Yesterday, the North American Electric Reliability Corporation, or NERC, released its 2011 Long-Term Reliability Assessment. The NERC report identified environmental regulations as one “of the greatest risks” to reliability. Much of the focus of the concern was on EPA’s MACT rule for hazardous air pollutants and its 316(b) rule for cooling water intake structures. While expressing uncertainty about these not-yet finalized rules, the NERC report took an extremely cautious approach, largely assuming the worst in terms of the stringency and inflexibility of these rules.
Appropriate caution? Not according to EPA.
In a letter to NERC, EPA Deputy Administrator Bob Persciasepe accused NERC of simply ignoring what EPA has said regarding the provisions of those rules and how they will be implemented. For example, with respect to the 316(b) rule, NERC assumes that the rule will require closed cycle cooling, even though EPA has explicitly said it will not require closed cycle cooling on all units and the rule will allow the cost of controls and potential impacts on reliability to be considered in determining appropriate technology.
As Persciasepe summarized:
NERC’s draft report describes an extreme outcome that arises from a scenario where the most stringent and costly rules imaginable took effect, and no one at the federal, state, or local level took any steps to ensure the continued reliability of the grid.
Fortunately, the EPA’s analysis and several external analyses show that, where the EPA’s actual rules are accurately characterized, there is no adverse impact on capacity reserves in any region of the country. If isolated, local reliability challenges were to emerge due to individual plant retirements, the Clean Air Act and Clean Water Act provide flexibility mechanisms to ensure that sources can be brought into compliance over time while maintaining reliability.

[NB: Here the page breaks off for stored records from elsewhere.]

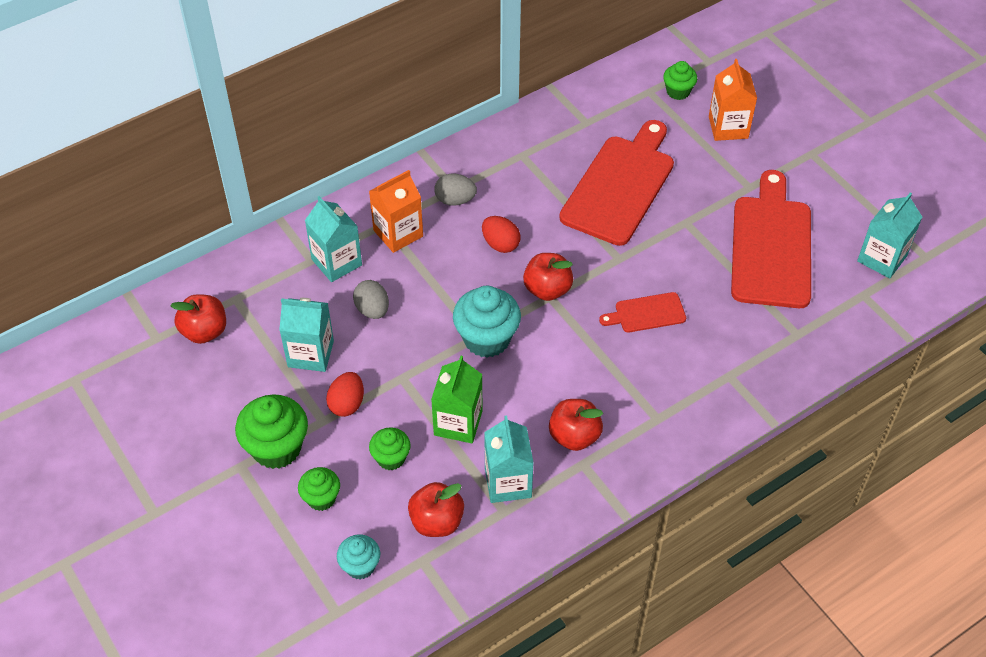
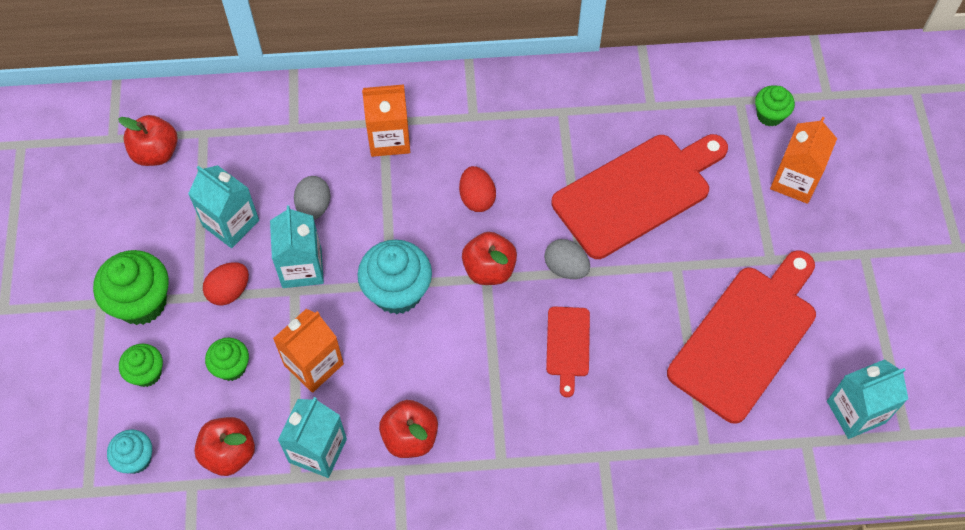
camera: 30 degrees right, 10 degrees up
(336, 262) = (314, 141): turquoise carton -> turquoise carton (302, 267)
(455, 200) = (465, 129): grey egg -> grey egg (566, 268)
(458, 423) = (313, 364): green carton -> orange carton
(646, 313) = (568, 345): red cutting board -> red cutting board turned 105 degrees counterclockwise

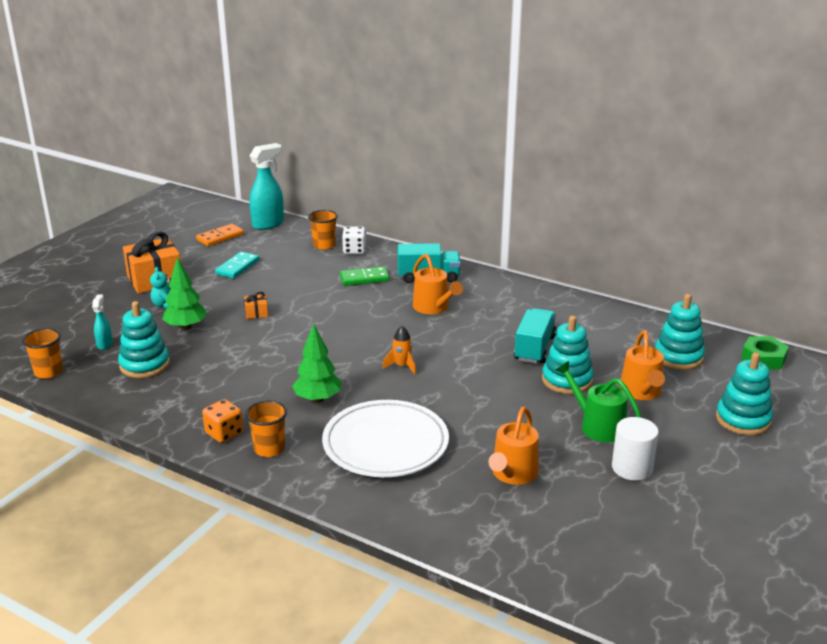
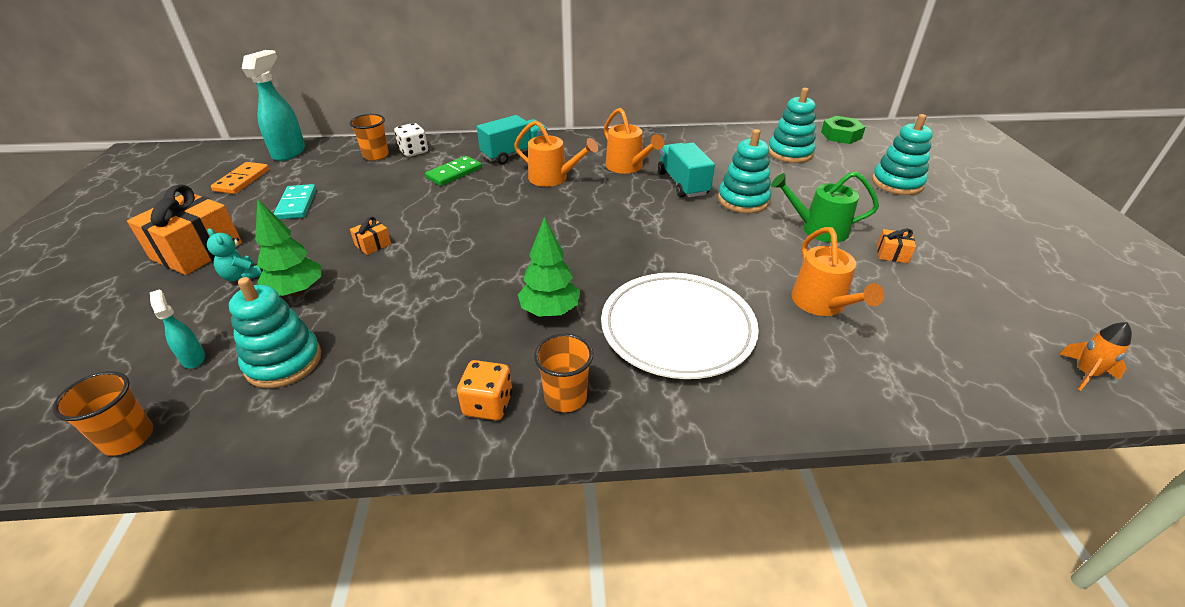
camera: 35 degrees left, 10 degrees up
(402, 366) = (592, 242): orange rocket -> orange rocket (1085, 373)
(632, 468) = (892, 254): white cylinder -> orange gift
(641, 392) = (806, 189): orange watering can -> orange watering can (627, 167)

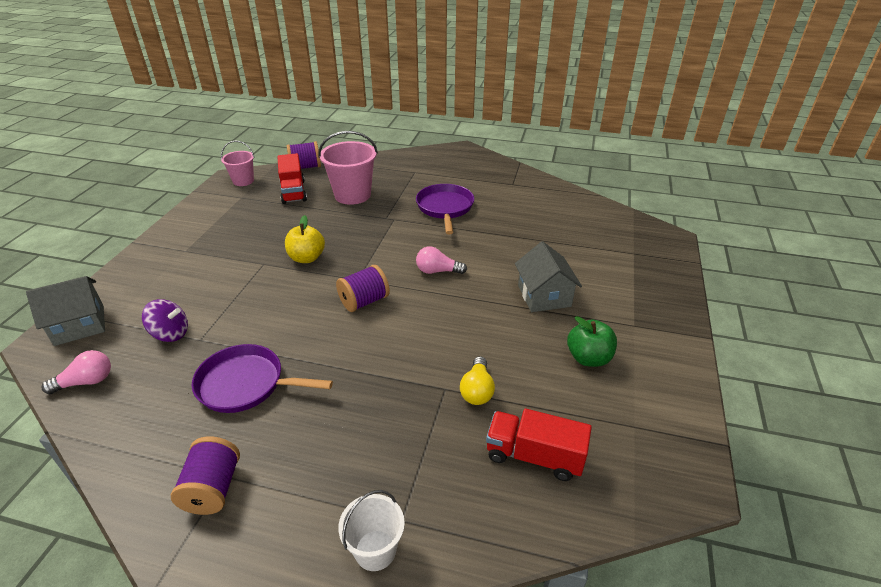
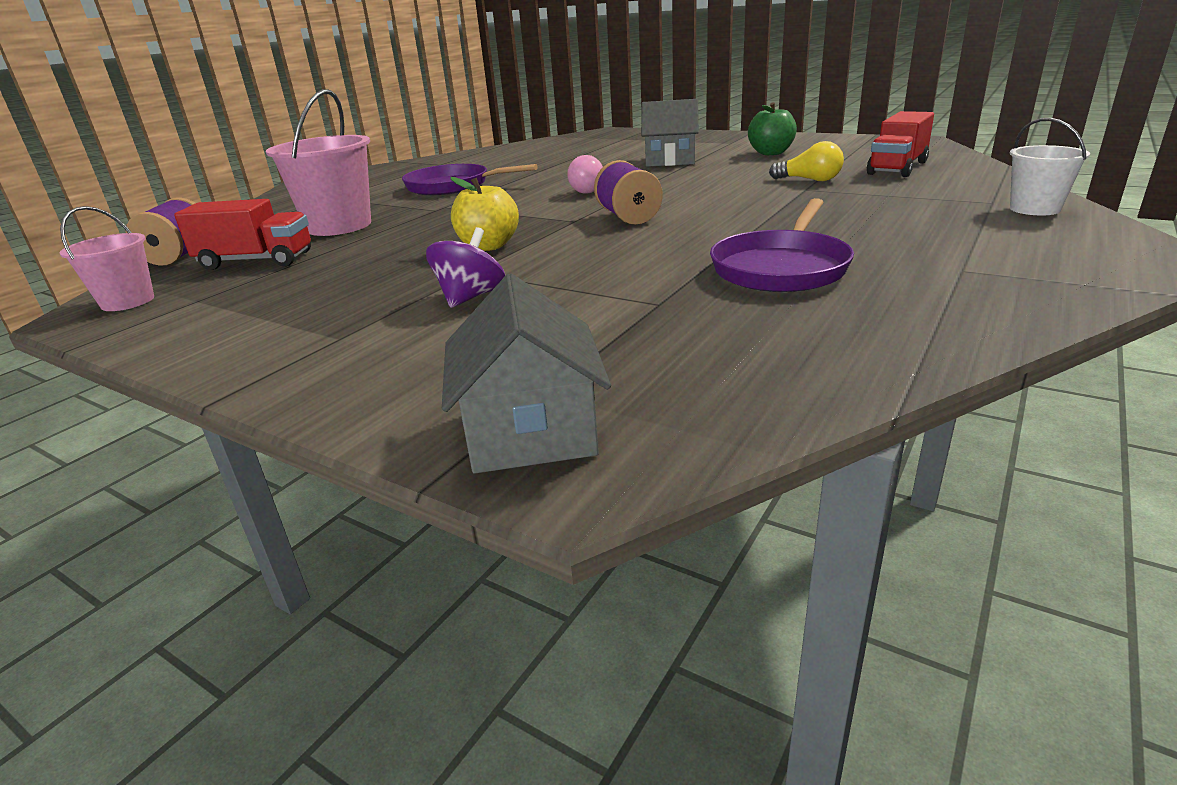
camera: 70 degrees left, 10 degrees down
(86, 382) = (746, 393): pink light bulb -> none
(170, 333) = (627, 327): purple spinning top -> purple spinning top (470, 297)
(213, 488) = (986, 274): purple spool -> none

In my most recent post on this subject, I noted that a comprehensive look at the reliability issue by FERC would be helpful. While I understand NERC’s approach to err on the side of caution, I agree with EPA that NERC overdid it here. Most of the old plants at risk of retirement are not going to have to install closed cycle cooling. I wouldn’t quite describe the NERC report as Chicken Little, but I don’t think the sky is falling. I’m still waiting for a more balanced and comprehensive review – and still skeptical that such a report would attain universal credibility, even if were to deserve it.